▶

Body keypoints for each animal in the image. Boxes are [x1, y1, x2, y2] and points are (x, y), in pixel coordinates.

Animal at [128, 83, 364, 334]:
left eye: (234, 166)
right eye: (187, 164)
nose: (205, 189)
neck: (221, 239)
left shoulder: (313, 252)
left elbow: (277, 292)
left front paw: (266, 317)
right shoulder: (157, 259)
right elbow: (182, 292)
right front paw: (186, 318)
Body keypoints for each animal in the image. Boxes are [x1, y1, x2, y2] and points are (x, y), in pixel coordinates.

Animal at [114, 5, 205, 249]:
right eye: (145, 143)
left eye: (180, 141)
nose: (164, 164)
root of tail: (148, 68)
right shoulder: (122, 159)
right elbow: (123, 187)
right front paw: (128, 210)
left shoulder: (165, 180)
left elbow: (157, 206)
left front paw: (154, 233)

◀
▶

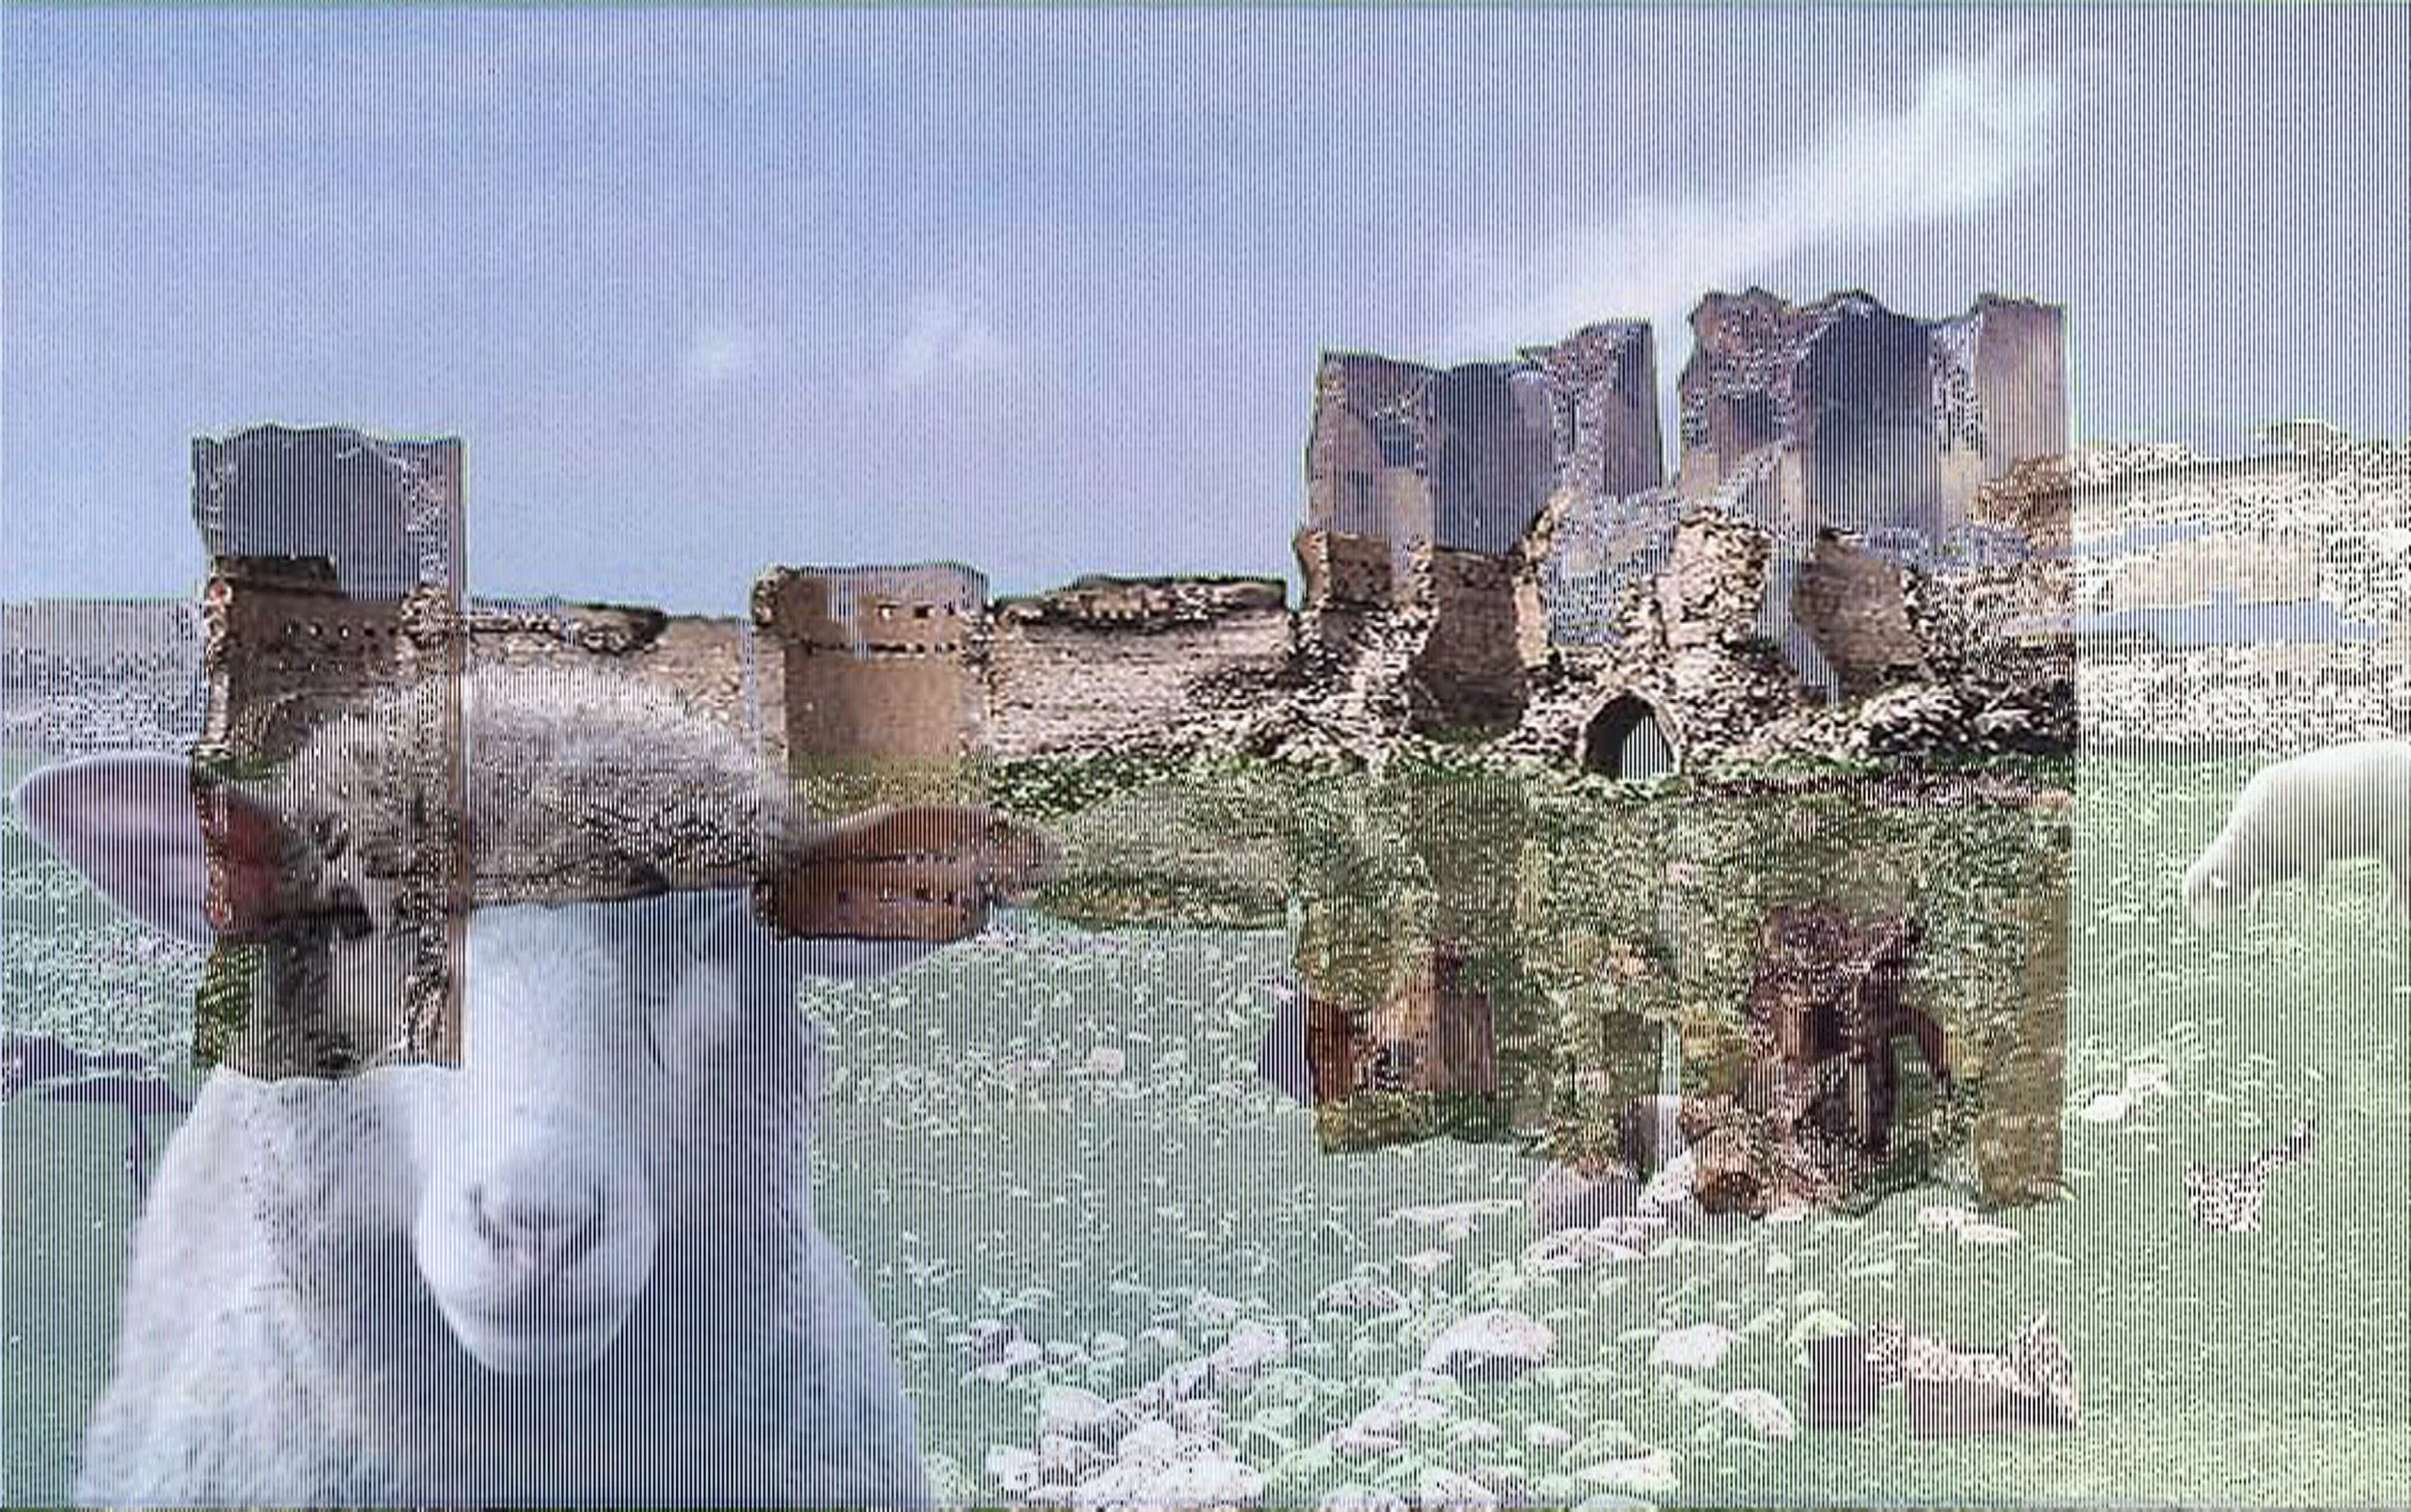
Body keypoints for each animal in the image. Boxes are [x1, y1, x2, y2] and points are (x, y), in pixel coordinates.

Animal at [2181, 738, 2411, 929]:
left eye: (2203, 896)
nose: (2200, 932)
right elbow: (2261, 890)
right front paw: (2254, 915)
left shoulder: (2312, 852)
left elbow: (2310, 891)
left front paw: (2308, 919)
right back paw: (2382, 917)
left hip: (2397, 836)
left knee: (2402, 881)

◀

● **What to produce**
Work through the material above and count the lines that contain the word "front". Only the number is to be given.

● **Answer space**
6